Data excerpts
+---+

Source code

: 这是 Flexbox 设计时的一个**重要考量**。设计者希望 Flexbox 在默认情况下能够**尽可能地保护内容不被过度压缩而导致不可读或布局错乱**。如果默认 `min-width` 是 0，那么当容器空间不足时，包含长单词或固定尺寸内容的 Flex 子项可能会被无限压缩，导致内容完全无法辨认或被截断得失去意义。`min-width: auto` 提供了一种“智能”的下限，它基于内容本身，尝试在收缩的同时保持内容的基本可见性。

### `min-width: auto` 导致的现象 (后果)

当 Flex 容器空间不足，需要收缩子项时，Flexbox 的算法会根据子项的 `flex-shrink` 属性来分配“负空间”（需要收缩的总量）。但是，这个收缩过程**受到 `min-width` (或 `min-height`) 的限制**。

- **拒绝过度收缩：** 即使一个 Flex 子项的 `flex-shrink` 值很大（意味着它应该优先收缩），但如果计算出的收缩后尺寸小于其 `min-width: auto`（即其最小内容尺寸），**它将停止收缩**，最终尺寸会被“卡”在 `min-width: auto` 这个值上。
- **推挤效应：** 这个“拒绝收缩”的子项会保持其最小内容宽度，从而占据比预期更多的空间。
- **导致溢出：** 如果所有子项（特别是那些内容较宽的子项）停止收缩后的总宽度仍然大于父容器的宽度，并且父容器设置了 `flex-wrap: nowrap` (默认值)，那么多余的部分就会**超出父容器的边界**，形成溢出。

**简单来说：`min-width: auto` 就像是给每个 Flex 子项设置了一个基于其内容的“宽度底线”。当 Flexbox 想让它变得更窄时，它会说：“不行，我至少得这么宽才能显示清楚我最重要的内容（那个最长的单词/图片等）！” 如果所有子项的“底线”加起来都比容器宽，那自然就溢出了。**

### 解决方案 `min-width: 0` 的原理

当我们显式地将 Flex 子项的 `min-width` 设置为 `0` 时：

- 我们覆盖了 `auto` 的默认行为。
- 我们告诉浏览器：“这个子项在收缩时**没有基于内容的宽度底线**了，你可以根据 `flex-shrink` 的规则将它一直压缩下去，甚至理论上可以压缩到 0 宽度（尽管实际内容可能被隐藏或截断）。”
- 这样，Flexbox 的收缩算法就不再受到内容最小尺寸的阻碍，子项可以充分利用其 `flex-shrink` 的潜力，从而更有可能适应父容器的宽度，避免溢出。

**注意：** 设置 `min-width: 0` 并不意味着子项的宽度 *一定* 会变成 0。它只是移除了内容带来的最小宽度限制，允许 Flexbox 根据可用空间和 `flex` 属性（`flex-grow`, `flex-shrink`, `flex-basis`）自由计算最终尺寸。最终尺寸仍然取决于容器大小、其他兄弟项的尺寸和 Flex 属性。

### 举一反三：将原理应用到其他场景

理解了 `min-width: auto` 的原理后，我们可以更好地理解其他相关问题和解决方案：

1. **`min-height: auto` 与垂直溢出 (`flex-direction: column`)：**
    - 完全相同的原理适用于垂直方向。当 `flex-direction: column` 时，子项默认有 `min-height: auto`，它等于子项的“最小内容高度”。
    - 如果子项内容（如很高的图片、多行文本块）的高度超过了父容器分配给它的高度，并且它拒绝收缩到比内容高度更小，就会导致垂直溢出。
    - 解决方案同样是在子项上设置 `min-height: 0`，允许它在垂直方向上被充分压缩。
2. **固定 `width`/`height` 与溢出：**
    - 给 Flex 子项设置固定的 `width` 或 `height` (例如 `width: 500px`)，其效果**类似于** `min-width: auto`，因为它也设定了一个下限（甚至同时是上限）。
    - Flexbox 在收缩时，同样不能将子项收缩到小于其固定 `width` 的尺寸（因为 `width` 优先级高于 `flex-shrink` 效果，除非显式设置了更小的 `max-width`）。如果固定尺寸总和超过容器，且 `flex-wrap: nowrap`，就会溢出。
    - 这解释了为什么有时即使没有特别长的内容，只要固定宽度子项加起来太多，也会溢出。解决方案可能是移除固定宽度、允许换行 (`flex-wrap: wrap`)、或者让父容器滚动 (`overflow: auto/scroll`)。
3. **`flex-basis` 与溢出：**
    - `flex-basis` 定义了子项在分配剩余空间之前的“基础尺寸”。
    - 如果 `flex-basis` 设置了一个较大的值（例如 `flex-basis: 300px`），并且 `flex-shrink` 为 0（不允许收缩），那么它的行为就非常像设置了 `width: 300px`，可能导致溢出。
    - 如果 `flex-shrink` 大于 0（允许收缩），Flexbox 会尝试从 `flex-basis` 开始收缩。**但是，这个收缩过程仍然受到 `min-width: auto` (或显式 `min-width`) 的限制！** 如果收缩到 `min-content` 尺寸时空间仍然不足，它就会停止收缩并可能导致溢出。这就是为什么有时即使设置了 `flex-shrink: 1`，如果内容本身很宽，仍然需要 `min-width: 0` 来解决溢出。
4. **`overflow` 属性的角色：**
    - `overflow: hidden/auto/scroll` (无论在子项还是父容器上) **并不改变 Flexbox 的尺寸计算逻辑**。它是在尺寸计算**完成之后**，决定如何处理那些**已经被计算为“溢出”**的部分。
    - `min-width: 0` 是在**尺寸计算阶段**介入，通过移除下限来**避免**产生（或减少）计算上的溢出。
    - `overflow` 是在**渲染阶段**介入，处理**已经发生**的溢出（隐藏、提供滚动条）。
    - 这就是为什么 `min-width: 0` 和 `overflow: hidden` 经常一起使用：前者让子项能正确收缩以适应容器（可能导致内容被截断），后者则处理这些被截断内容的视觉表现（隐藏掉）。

+---+

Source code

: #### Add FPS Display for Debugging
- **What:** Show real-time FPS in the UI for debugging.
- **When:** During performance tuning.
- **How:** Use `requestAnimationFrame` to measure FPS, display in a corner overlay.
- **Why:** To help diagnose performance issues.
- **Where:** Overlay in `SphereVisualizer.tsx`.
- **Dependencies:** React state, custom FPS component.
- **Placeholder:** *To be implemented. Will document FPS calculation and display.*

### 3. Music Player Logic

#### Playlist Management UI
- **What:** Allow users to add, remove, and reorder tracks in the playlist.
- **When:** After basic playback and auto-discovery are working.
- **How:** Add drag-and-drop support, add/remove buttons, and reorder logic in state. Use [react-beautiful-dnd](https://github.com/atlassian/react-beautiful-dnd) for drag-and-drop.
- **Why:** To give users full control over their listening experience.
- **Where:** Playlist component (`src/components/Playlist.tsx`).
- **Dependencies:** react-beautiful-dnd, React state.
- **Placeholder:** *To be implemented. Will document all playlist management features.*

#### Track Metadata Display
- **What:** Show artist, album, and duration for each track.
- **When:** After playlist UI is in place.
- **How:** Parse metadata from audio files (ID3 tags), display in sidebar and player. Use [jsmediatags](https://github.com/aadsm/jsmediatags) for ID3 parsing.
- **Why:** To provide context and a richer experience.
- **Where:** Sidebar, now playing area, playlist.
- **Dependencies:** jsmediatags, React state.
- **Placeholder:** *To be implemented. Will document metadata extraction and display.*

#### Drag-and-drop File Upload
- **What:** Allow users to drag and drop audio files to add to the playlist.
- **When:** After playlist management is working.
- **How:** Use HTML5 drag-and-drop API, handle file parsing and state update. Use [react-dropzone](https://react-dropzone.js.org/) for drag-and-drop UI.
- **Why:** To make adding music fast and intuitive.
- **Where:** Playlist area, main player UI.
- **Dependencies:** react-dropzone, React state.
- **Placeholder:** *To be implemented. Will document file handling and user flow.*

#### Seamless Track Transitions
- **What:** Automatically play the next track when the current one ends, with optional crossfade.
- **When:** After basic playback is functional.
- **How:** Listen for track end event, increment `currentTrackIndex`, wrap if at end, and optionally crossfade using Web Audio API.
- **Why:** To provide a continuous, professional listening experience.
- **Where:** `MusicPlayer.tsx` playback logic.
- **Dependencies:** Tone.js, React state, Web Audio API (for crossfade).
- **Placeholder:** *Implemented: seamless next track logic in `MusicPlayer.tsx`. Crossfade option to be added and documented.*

+---+

Pick out each row above that contains the word "users", and copy those rows in full.

* _OUTPUT_
- **What:** Allow users to add, remove, and reorder tracks in the playlist.
- **Why:** To give users full control over their listening experience.
- **What:** Allow users to drag and drop audio files to add to the playlist.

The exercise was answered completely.